Though the war in Liberia ended and elections were held in 2006, the small African nation is far from stable. Still fragile after the destruction of most of its infrastructure, Liberia is not ready to take in thousands of repatriates.
Supporters argue that there should be permanent changes in temporary status regulations and in immigration law generally. They point out that Minnesota residents from El Salvador, Honduras, Ethiopia, Sudan and Somalia could face similar deportation threats in the future.
That's a debate that should take place in Washington. Should the United States continue to offer temporary status to immigrants, the law should be clearer about what that means. It's unreasonable to allow responsible people to establish lives here for a decade or more and not to offer them a path to permanent residency.

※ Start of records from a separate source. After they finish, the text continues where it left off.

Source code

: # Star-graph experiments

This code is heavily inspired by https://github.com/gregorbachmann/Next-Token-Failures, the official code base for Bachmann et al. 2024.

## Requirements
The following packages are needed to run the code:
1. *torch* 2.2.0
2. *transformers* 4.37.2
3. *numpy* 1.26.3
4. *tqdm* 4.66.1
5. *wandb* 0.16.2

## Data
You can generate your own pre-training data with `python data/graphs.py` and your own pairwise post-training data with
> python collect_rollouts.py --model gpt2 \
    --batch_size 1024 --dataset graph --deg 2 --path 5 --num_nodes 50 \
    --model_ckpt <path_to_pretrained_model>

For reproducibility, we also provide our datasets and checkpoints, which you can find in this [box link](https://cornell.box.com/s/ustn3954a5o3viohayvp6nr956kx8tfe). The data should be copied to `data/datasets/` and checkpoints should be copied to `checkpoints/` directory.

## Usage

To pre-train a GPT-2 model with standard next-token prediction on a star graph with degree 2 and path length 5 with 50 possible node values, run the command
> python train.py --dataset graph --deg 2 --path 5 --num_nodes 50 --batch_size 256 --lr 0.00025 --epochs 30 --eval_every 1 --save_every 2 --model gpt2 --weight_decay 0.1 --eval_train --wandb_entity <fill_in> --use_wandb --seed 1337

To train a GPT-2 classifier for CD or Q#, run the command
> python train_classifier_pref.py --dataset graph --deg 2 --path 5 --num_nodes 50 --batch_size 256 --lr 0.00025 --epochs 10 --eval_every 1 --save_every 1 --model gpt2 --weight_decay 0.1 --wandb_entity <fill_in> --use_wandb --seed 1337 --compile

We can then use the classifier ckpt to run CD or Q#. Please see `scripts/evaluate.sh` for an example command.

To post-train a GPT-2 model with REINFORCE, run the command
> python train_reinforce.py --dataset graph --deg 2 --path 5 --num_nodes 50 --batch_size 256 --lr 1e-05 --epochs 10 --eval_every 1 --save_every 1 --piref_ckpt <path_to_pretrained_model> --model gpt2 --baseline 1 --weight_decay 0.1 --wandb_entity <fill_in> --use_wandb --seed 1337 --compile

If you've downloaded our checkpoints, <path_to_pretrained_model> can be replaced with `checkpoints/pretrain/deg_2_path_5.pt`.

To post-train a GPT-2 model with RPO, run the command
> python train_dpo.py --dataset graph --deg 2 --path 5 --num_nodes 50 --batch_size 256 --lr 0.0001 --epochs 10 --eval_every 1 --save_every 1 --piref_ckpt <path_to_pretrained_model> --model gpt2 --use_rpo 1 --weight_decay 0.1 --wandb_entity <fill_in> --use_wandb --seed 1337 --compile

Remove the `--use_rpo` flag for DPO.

Temporary status is one of several immigration policies that should be revisited. Too many American businesses are dependent on an undocumented workforce that can disappear in a raid and deportation proceedings.
To address the plight of Liberians, Rep. Keith Ellison, D-Minn., previously introduced legislation that would provide them with an opportunity to apply for permanent residency. A bipartisan group of Minnesota congressional representatives, including Republican Norm Coleman, Rep. John Kline and Democratic Sen. Amy Klobuchar have supported the proposal in the past.
President Obama should grant an 18-month extension, then push for more comprehensive immigration reform.